[Stored items from a collection]
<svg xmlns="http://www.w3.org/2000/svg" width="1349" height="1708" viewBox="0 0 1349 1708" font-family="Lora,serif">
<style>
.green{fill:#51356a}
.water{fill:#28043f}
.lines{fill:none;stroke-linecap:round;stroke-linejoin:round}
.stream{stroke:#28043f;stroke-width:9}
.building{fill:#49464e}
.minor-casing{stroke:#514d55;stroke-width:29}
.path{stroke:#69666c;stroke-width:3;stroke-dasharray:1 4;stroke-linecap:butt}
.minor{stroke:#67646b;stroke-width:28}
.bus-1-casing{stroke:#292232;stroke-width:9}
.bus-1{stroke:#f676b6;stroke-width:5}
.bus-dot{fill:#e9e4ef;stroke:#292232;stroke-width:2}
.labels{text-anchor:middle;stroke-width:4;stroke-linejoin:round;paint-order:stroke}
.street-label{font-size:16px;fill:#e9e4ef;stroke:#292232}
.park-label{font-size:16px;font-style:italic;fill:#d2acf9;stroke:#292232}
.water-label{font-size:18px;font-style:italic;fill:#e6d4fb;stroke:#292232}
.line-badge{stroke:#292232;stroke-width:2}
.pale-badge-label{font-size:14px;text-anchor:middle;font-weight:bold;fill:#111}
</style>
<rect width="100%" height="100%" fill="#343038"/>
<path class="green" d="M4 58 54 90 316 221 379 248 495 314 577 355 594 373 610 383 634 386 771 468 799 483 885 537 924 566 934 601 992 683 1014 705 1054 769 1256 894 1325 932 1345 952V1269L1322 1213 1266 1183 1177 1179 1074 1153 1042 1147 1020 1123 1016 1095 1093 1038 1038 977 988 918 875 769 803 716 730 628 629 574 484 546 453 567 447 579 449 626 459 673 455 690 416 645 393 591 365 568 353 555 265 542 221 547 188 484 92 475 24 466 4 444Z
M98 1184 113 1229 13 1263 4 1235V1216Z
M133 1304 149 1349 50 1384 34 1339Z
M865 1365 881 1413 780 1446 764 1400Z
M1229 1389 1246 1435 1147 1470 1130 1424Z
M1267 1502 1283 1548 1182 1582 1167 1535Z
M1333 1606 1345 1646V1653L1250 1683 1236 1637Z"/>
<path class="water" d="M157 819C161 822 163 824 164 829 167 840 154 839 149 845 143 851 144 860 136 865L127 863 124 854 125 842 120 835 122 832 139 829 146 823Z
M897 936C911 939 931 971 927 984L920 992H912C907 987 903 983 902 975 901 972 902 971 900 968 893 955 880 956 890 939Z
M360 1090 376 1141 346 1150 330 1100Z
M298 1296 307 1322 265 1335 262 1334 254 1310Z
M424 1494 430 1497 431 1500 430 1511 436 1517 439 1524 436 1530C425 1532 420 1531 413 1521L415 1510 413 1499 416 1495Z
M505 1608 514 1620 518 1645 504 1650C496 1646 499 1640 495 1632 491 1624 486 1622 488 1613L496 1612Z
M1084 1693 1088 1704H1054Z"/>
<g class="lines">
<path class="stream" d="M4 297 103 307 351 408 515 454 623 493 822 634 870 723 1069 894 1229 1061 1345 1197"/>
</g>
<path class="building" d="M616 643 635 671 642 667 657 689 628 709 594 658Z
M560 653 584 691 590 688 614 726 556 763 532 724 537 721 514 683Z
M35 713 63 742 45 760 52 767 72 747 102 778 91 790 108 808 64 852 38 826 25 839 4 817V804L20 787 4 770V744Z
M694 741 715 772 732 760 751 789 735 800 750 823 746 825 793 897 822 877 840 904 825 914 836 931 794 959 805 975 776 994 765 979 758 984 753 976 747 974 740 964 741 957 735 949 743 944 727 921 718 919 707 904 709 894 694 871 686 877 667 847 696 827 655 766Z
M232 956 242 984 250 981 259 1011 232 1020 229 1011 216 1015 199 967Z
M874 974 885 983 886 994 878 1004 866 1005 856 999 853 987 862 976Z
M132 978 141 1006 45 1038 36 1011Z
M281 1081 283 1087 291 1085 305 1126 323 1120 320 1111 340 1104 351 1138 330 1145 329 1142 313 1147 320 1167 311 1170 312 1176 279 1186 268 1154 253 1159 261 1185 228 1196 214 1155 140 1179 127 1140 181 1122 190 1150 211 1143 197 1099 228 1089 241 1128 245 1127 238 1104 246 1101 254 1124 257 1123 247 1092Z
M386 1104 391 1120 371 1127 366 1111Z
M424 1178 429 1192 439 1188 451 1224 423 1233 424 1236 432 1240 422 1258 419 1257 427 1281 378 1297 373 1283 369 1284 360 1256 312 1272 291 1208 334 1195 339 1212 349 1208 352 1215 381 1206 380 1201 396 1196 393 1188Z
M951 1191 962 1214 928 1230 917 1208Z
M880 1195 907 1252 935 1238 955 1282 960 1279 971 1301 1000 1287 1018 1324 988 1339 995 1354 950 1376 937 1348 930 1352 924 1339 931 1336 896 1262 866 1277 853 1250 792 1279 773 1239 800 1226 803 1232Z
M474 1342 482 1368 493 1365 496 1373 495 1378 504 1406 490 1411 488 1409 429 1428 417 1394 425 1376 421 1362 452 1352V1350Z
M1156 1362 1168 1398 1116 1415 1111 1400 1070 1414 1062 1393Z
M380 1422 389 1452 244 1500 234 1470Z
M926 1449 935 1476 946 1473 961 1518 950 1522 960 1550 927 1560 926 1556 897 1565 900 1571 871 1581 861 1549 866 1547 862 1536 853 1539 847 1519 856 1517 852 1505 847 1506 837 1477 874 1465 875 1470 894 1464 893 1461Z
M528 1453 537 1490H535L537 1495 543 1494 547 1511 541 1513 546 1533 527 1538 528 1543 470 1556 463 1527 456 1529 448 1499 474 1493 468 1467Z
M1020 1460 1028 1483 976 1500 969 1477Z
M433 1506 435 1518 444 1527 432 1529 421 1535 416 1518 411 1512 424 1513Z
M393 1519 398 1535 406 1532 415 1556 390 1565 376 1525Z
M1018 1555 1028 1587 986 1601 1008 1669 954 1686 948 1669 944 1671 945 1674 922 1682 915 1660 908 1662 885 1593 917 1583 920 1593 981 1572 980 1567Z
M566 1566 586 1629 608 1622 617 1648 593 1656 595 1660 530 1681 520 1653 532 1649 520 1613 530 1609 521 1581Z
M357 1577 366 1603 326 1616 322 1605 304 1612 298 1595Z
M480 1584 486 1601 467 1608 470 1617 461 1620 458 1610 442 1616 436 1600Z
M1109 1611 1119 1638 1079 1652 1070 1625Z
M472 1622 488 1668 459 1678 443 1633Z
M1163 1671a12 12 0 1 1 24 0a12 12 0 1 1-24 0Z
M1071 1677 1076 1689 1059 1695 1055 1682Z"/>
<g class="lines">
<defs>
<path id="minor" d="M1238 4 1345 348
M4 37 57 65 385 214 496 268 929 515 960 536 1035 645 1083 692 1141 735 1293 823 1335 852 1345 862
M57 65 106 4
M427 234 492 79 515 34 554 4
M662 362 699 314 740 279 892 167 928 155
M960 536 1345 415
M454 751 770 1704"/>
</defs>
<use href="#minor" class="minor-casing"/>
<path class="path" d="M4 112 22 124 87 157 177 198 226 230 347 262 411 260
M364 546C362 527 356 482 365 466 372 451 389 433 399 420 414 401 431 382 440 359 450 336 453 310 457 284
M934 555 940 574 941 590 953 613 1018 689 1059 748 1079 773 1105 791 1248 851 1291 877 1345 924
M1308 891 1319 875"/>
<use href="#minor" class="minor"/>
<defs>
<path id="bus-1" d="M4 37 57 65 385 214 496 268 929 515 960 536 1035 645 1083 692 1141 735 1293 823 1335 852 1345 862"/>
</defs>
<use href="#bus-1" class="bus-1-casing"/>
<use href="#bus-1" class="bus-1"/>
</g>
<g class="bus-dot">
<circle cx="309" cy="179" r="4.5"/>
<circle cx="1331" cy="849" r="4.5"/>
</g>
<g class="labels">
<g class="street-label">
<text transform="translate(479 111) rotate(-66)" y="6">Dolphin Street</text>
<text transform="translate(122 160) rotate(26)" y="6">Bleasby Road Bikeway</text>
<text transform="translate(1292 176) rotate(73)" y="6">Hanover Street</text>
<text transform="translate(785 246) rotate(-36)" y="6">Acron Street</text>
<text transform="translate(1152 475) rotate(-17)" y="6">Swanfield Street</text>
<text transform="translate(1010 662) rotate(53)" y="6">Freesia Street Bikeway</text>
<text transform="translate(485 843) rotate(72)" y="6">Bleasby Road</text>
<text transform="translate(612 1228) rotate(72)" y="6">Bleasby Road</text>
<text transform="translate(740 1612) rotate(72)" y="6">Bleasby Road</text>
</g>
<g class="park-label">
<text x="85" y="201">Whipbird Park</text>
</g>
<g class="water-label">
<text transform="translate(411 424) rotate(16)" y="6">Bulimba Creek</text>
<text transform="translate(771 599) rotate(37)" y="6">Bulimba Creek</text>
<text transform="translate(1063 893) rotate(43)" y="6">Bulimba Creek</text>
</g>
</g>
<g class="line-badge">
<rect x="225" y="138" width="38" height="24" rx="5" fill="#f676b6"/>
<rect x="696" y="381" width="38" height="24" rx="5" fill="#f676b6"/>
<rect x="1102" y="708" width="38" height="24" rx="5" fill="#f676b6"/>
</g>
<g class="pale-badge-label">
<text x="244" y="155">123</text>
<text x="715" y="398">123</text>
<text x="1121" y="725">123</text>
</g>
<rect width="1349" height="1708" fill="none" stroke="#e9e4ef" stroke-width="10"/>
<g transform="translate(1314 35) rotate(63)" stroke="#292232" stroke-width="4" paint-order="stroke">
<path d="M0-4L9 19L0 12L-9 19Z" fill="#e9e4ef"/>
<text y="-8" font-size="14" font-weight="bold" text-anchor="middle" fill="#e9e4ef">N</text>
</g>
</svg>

■ Task item
Above are the records. Print exactly, and only, the lines from the line with "M433 1506 435" to the line with "M427 234 492 79 515 34 554 4", both inclusive.

■ Output below
M433 1506 435 1518 444 1527 432 1529 421 1535 416 1518 411 1512 424 1513Z
M393 1519 398 1535 406 1532 415 1556 390 1565 376 1525Z
M1018 1555 1028 1587 986 1601 1008 1669 954 1686 948 1669 944 1671 945 1674 922 1682 915 1660 908 1662 885 1593 917 1583 920 1593 981 1572 980 1567Z
M566 1566 586 1629 608 1622 617 1648 593 1656 595 1660 530 1681 520 1653 532 1649 520 1613 530 1609 521 1581Z
M357 1577 366 1603 326 1616 322 1605 304 1612 298 1595Z
M480 1584 486 1601 467 1608 470 1617 461 1620 458 1610 442 1616 436 1600Z
M1109 1611 1119 1638 1079 1652 1070 1625Z
M472 1622 488 1668 459 1678 443 1633Z
M1163 1671a12 12 0 1 1 24 0a12 12 0 1 1-24 0Z
M1071 1677 1076 1689 1059 1695 1055 1682Z"/>
<g class="lines">
<defs>
<path id="minor" d="M1238 4 1345 348
M4 37 57 65 385 214 496 268 929 515 960 536 1035 645 1083 692 1141 735 1293 823 1335 852 1345 862
M57 65 106 4
M427 234 492 79 515 34 554 4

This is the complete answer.